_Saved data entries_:
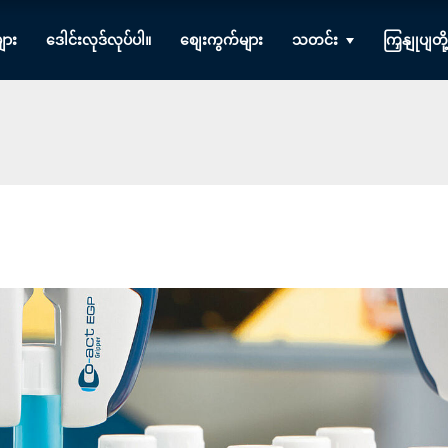
ျား
ဒေါင်းလုဒ်လုပ်ပါ။
စျေးကွက်များ
သတင်း
ကြှနျုပျတ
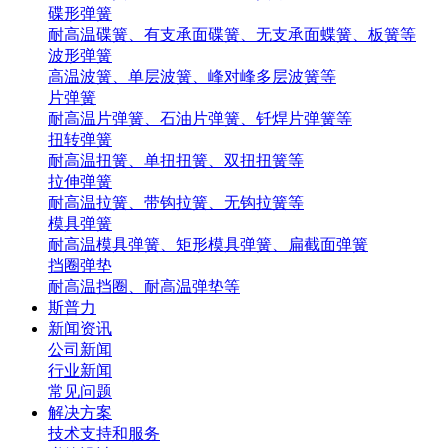
碟形弹簧
耐高温碟簧、有支承面碟簧、无支承面蝶簧、板簧等
波形弹簧
高温波簧、单层波簧、峰对峰多层波簧等
片弹簧
耐高温片弹簧、石油片弹簧、钎焊片弹簧等
扭转弹簧
耐高温扭簧、单扭扭簧、双扭扭簧等
拉伸弹簧
耐高温拉簧、带钩拉簧、无钩拉簧等
模具弹簧
耐高温模具弹簧、矩形模具弹簧、扁截面弹簧
挡圈弹垫
耐高温挡圈、耐高温弹垫等
斯普力
新闻资讯
公司新闻
行业新闻
常见问题
解决方案
技术支持和服务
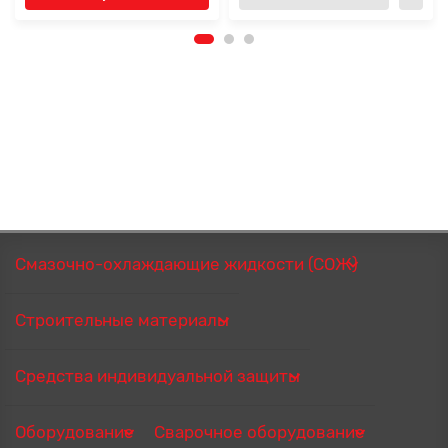
Смазочно-охлаждающие жидкости (СОЖ)
Строительные материалы
Средства индивидуальной защиты
Оборудование
Сварочное оборудование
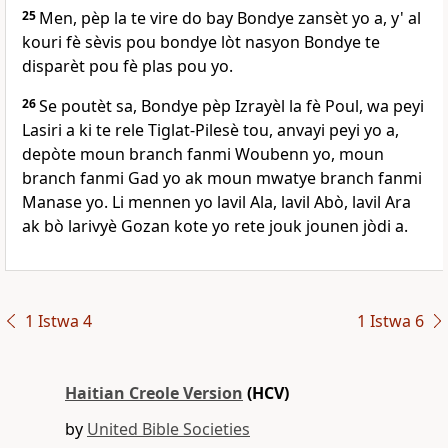
25
Men, pèp la te vire do bay Bondye zansèt yo a, y' al
kouri fè sèvis pou bondye lòt nasyon Bondye te
disparèt pou fè plas pou yo.
26
Se poutèt sa, Bondye pèp Izrayèl la fè Poul, wa peyi
Lasiri a ki te rele Tiglat-Pilesè tou, anvayi peyi yo a,
depòte moun branch fanmi Woubenn yo, moun
branch fanmi Gad yo ak moun mwatye branch fanmi
Manase yo. Li mennen yo lavil Ala, lavil Abò, lavil Ara
ak bò larivyè Gozan kote yo rete jouk jounen jòdi a.
1 Istwa 4
1 Istwa 6
Haitian Creole Version
(HCV)
by
United Bible Societies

_Required work_:
For the word "fanmi", go through the records and show each line that carries it.

_Answer to the problem_:
depòte moun branch fanmi Woubenn yo, moun
branch fanmi Gad yo ak moun mwatye branch fanmi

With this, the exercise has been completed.